◆ TRECHO SELECIONADO:
»»

A homenagem destinada a Rogério Ceni na cerimônia do Bola de Prata de 2015 já seria justa pela brilhante carreira que se encerra nesta semana. Porém, ela torna-se inquestionável ao levar em conta os números do goleiro na premiação dos melhores do Campeonato Brasileiro que ocorre desde 1970.
Homenageado, Rogério Ceni se despede do #boladeprata na condição de mito https://es.pn/1NBxCOu
Posted by Mundo ESPN on Segunda, 7 de dezembro de 2015
Se o apelido de mito é algo passional por parte do torcedor do São Paulo ao saudar o jogador que mais defendeu e mais venceu com a camisa tricolor, este se faz uma definição sóbria sobre ele quando o assunto é Bola de Prata.
O capitão levou para casa nada menos do que seis troféus (2000, 2003, 2004, 2006, 2007 e 2008) e foi o único jogador a que realizou tal feito na história. Zico, Júnior e Renato Gaúcho são os que mais se aproximam, tendo sido eleitos para a seleção ideal do Brasileirão em cinco oportunidades cada.

««

◆ EXTRATO DE DADOS:
»»

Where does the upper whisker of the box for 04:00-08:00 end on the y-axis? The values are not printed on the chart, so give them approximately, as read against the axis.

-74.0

««

◆ LISTA DE EXERCÍCIOS:
- 1) Traduza para o inglês a seguinte frase do texto sobre Rogério Ceni: "A homenagem destinada a Rogério Ceni na cerimônia do Bola de Prata de 2015 já seria justa pela brilhante carreira que se encerra nesta semana."
- 2) Indique se cada afirmação abaixo está de acordo com o texto sobre Rogério Ceni, respondendo sim ou não e citando as palavras do texto que decidem a resposta: (a) Rogério Ceni conquistou seis troféus do Bola de Prata. (b) Zico foi eleito para a seleção ideal do Brasileirão em seis oportunidades. (c) A premiação dos melhores do Campeonato Brasileiro ocorre desde 1970.
- 3) Transcreva sem alterações o trecho do texto sobre Rogério Ceni que vai de "A homenagem destinada" até "Bola de Prata.", incluindo essas palavras.

◆ GABARITO:
- 1) The tribute paid to Rogério Ceni at the 2015 Bola de Prata ceremony would already be fair because of the brilliant career that comes to an end this week.

- 2)
(a) Sim: "O capitão levou para casa nada menos do que seis troféus".
(b) Não: "tendo sido eleitos para a seleção ideal do Brasileirão em cinco oportunidades cada".
(c) Sim: "a premiação dos melhores do Campeonato Brasileiro que ocorre desde 1970".

- 3)
A homenagem destinada a Rogério Ceni na cerimônia do Bola de Prata de 2015 já seria justa pela brilhante carreira que se encerra nesta semana. Porém, ela torna-se inquestionável ao levar em conta os números do goleiro na premiação dos melhores do Campeonato Brasileiro que ocorre desde 1970.
Homenageado, Rogério Ceni se despede do #boladeprata na condição de mito https://es.pn/1NBxCOu
Posted by Mundo ESPN on Segunda, 7 de dezembro de 2015
Se o apelido de mito é algo passional por parte do torcedor do São Paulo ao saudar o jogador que mais defendeu e mais venceu com a camisa tricolor, este se faz uma definição sóbria sobre ele quando o assunto é Bola de Prata.